You can see that depending on whether you define your WSST years by blocks or years, the rate of landfalling Major Hurricanes is either 0.33 (blocks) or 0.28 (years). Comparing these two numbers to the baseline of 0.25 major hurricane landfalls per year since 1900, this gives us the 35% or 10% increase in the baseline risk shown in the graph above.

However, look at the data behind these rates (in blue text). There are only 29 landfalling major hurricanes, and 20 or 16 of those (depending on WSST definition) occur in WSST years.

This difference in results from the two methods we could simply argue comes down to the fact that there really isn't a lot of data here.

This example of uncertainty using two similar methods arising from a lack of data is for a state with a relatively data-rich hurricane history where the average yearly insured loss potential is higher arguably than anywhere else on the planet. What can we do to understand better this source of uncertainty?

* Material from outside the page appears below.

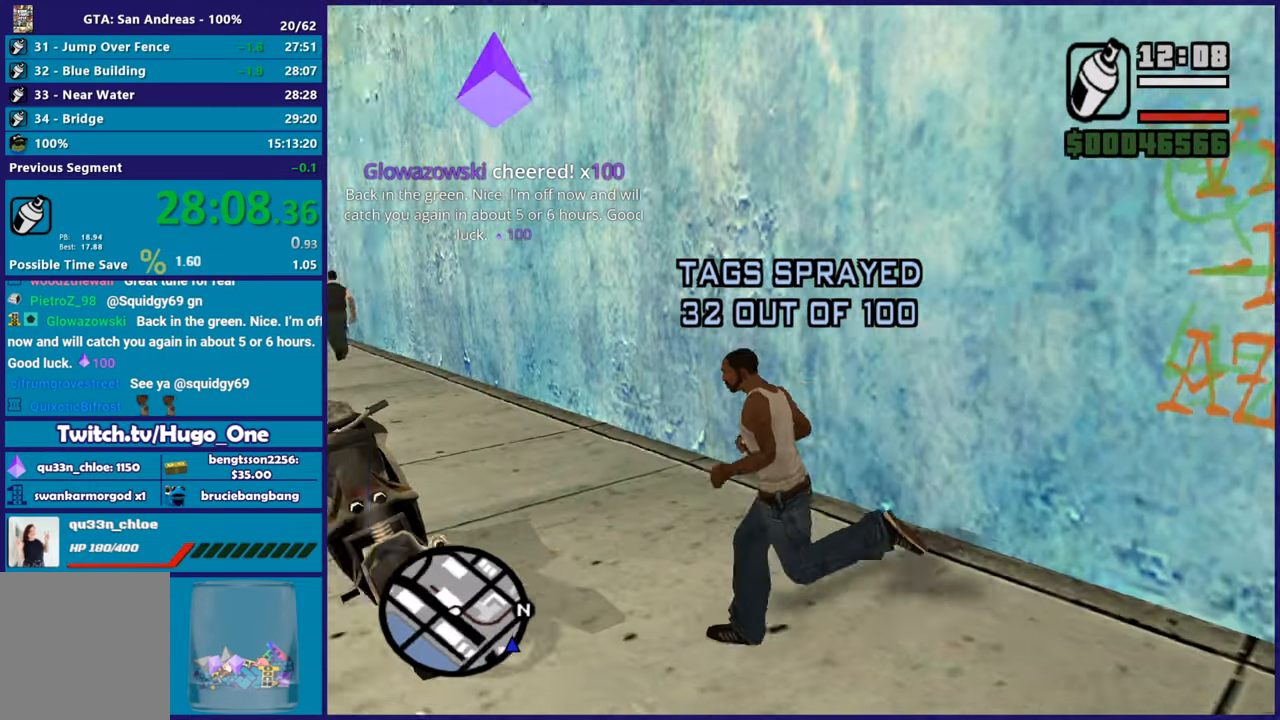
{"buttons": [], "left_stick": "center", "right_stick": "center", "events": [[116, "Y", "up"], [133, "left_stick", "center"], [166, "Y", "down"], [283, "Y", "up"], [350, "Y", "down"], [450, "Y", "up"]]}
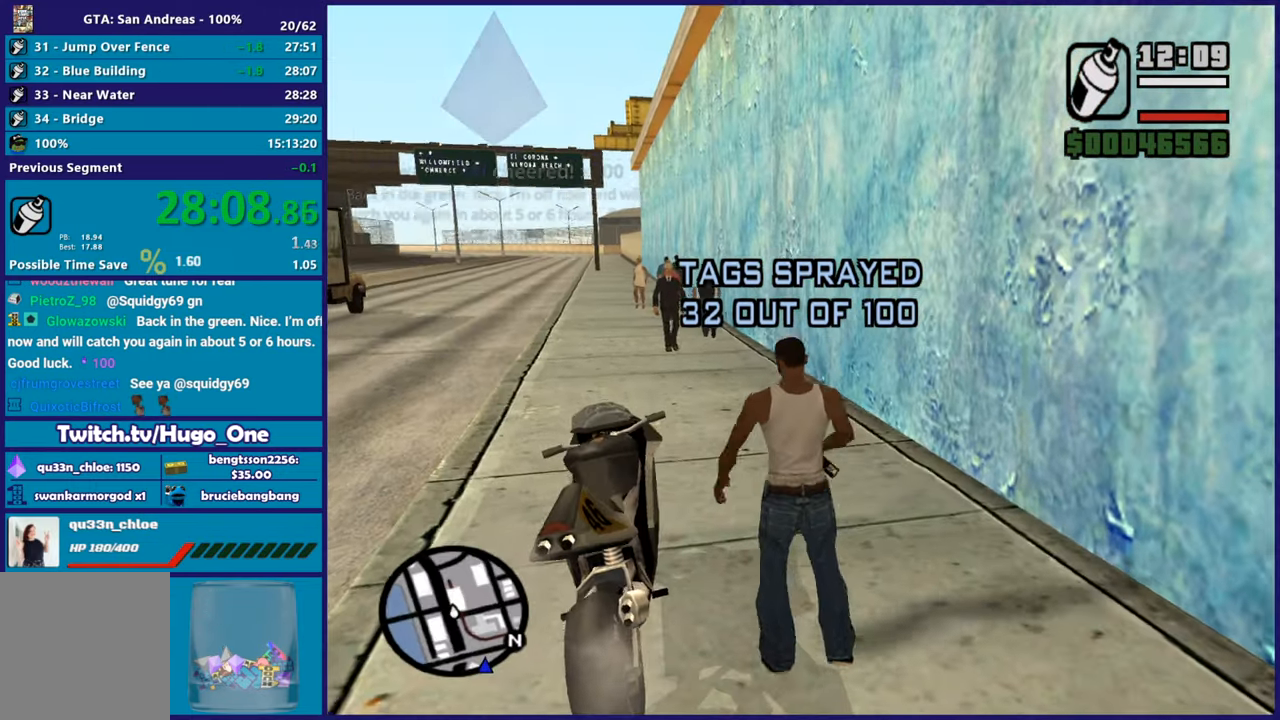
{"buttons": ["R2"], "left_stick": "up-left", "right_stick": "center", "events": [[100, "right_stick", "up-right"], [250, "right_stick", "center"], [317, "R2", "down"], [350, "left_stick", "up-left"]]}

Naturally, we could wait another 50 years to obtain more hurricane data, observed the waxing and waning of the AMO and reduce this uncertainty to a certain extent. We can dig more into the data to try and find firmer statistical relationships - but when it comes down to it, we’ll still only have that same old 100-or-so years of data to draw upon. In an ideal world we’d have, say, 1000 years of hurricane history to be able to refer back to, to draw firmer conclusions and to identify climatological linkages to be able understand the risk better. But obviously this doesn’t exist.

Or does it?

The most high-powered climate models are being run in academic institutions at resolutions approaching those that can start to resolve hurricanes, albeit maybe currently not at the appropriate intensity: there is still some way to go here. The example below shows NOAA's GFDL HiFLOR model simulations to demonstrate the level of complexity we are starting to see as computing power continues to improve:

High-resolution climate models could soon start to offer us "surrogate" hurricane seasons to help understand better hurricane behaviour, for example, in warm SST years.

If the above landfalling hurricane study is anything to go by and we desire more understanding around hurricane season variability then simulated hurricane seasons in high-resolution climate models are seemingly the route our industry needs to invest in - and partner more closely with academia to understand better hurricane risk.

Do we really want to wait another 100 years to reduce the uncertainty in our hurricane models?